Written instruction. Filter the records down to each line that contains the string "clips", and copy those lines out.

─── Dataset rows

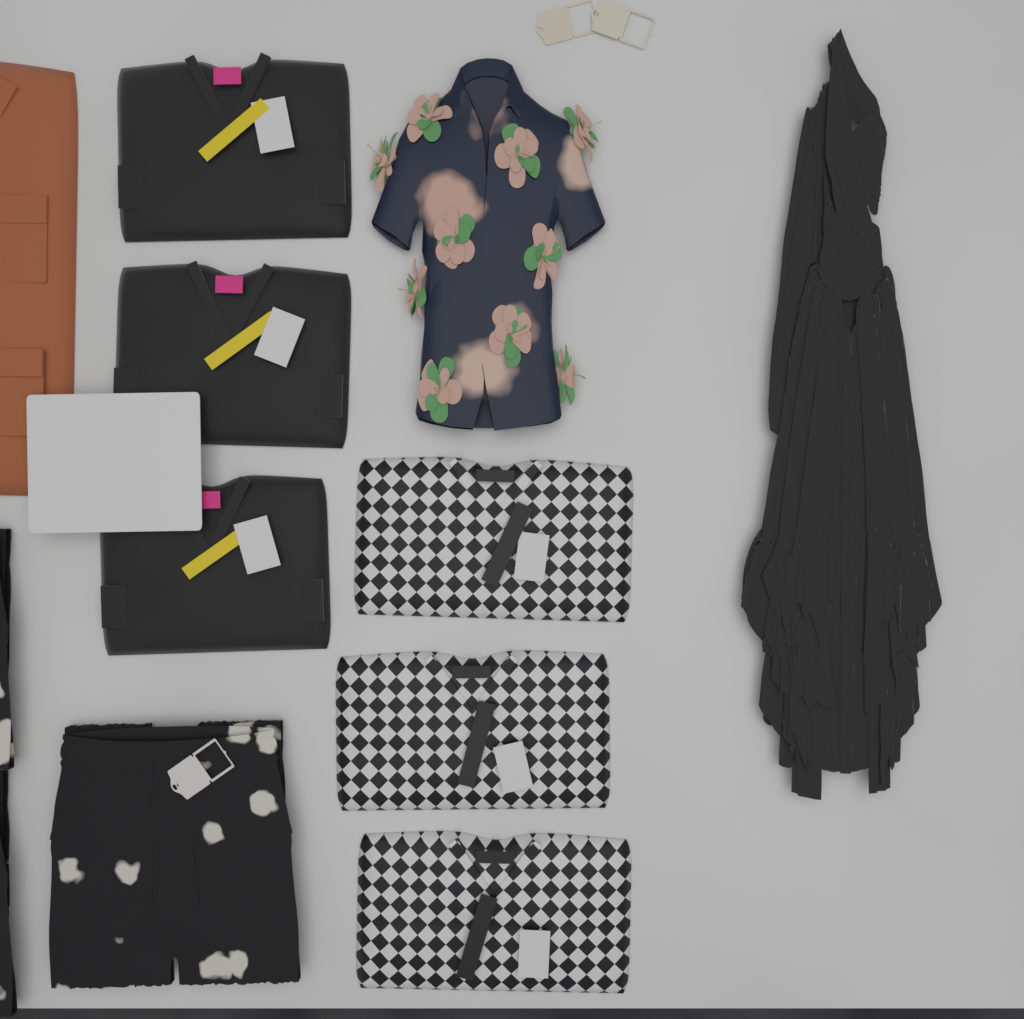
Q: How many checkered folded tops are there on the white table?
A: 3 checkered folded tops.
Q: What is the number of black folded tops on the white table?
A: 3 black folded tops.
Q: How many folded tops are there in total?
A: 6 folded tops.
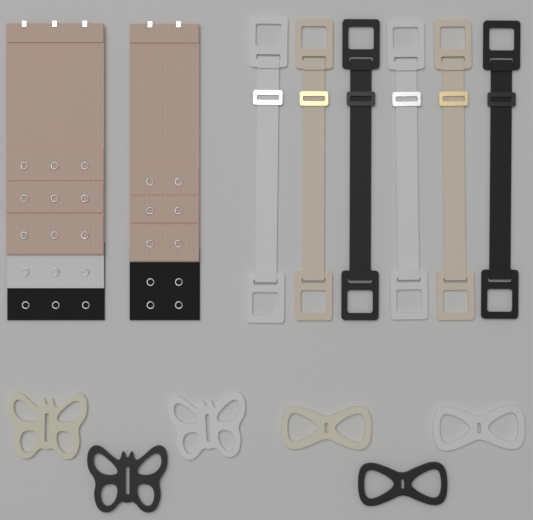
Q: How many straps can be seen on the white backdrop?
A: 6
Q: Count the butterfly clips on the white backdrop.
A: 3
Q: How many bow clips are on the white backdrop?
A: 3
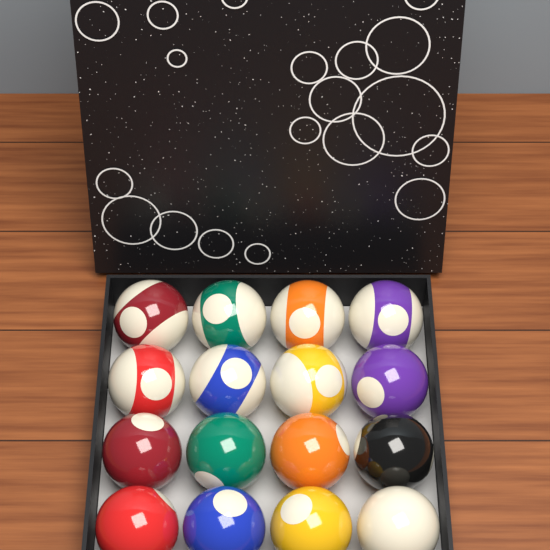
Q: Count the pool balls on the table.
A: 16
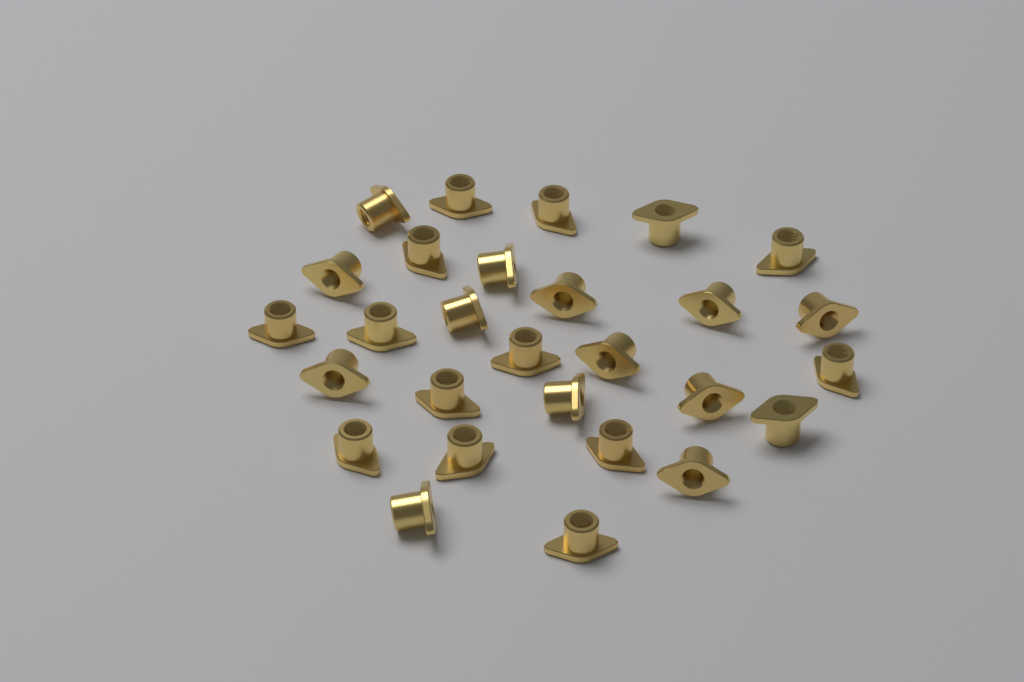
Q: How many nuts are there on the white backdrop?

──────
─── Dataset rows

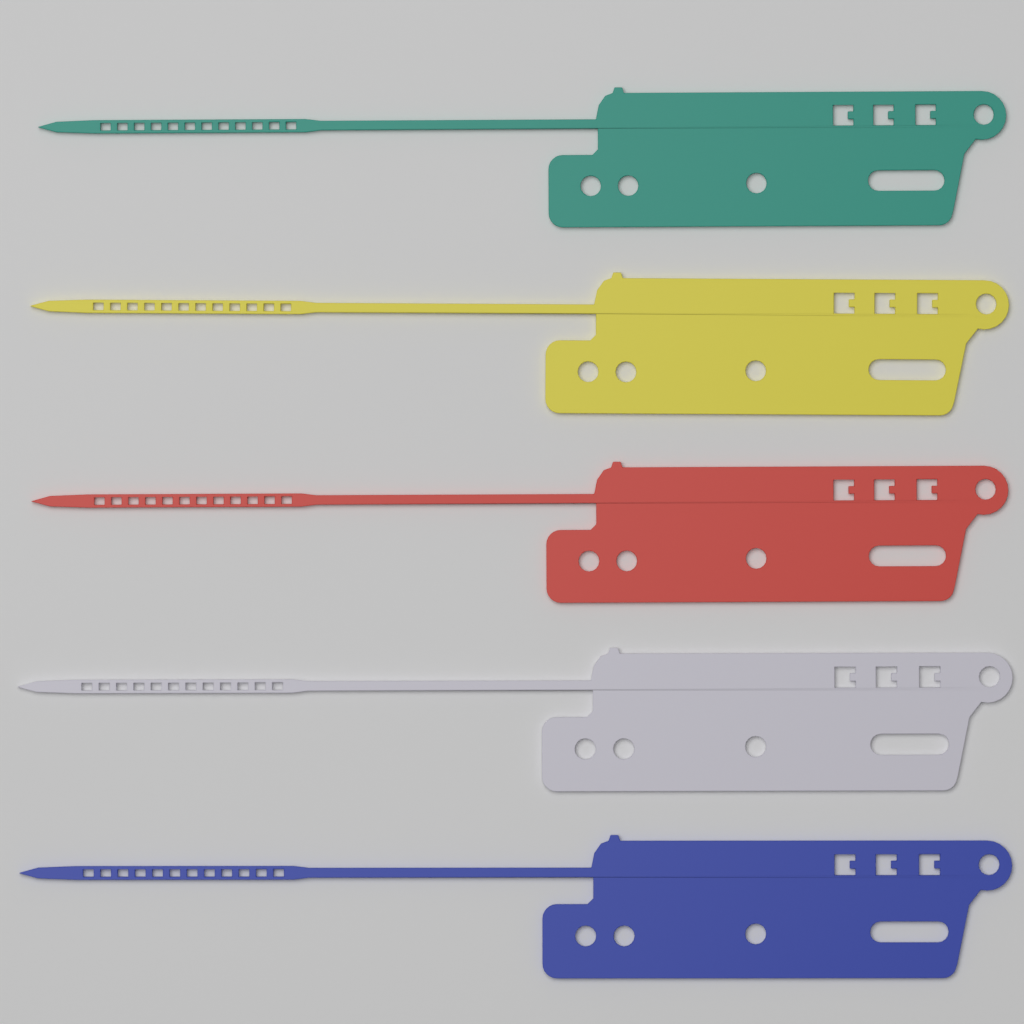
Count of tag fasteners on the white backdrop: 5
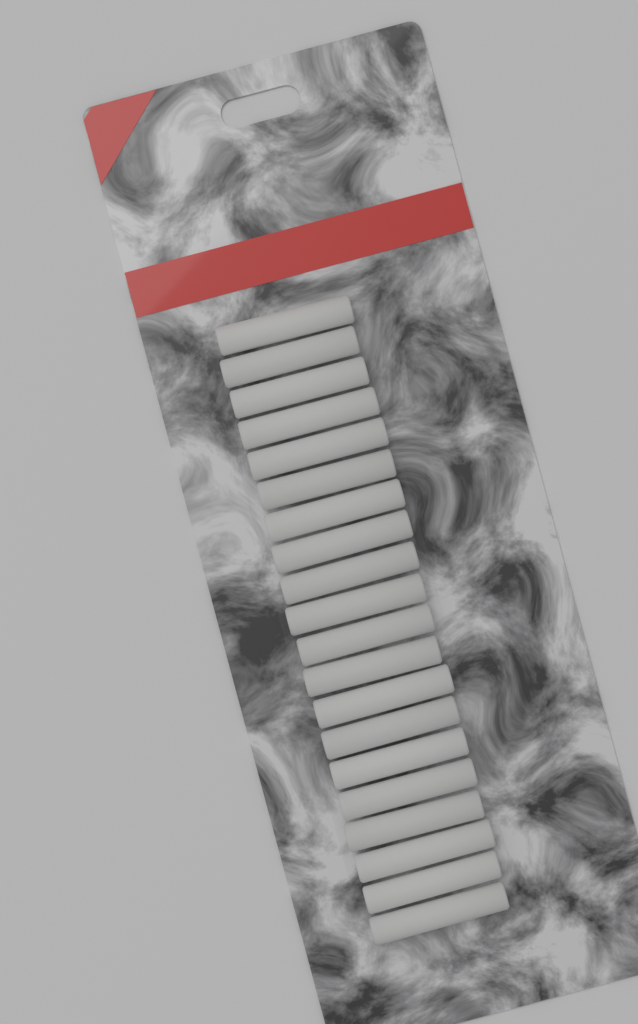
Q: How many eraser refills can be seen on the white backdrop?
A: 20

──────

Result of this exercise.
Q: Count the butterfly clips on the white backdrop.
Q: How many bow clips are on the white backdrop?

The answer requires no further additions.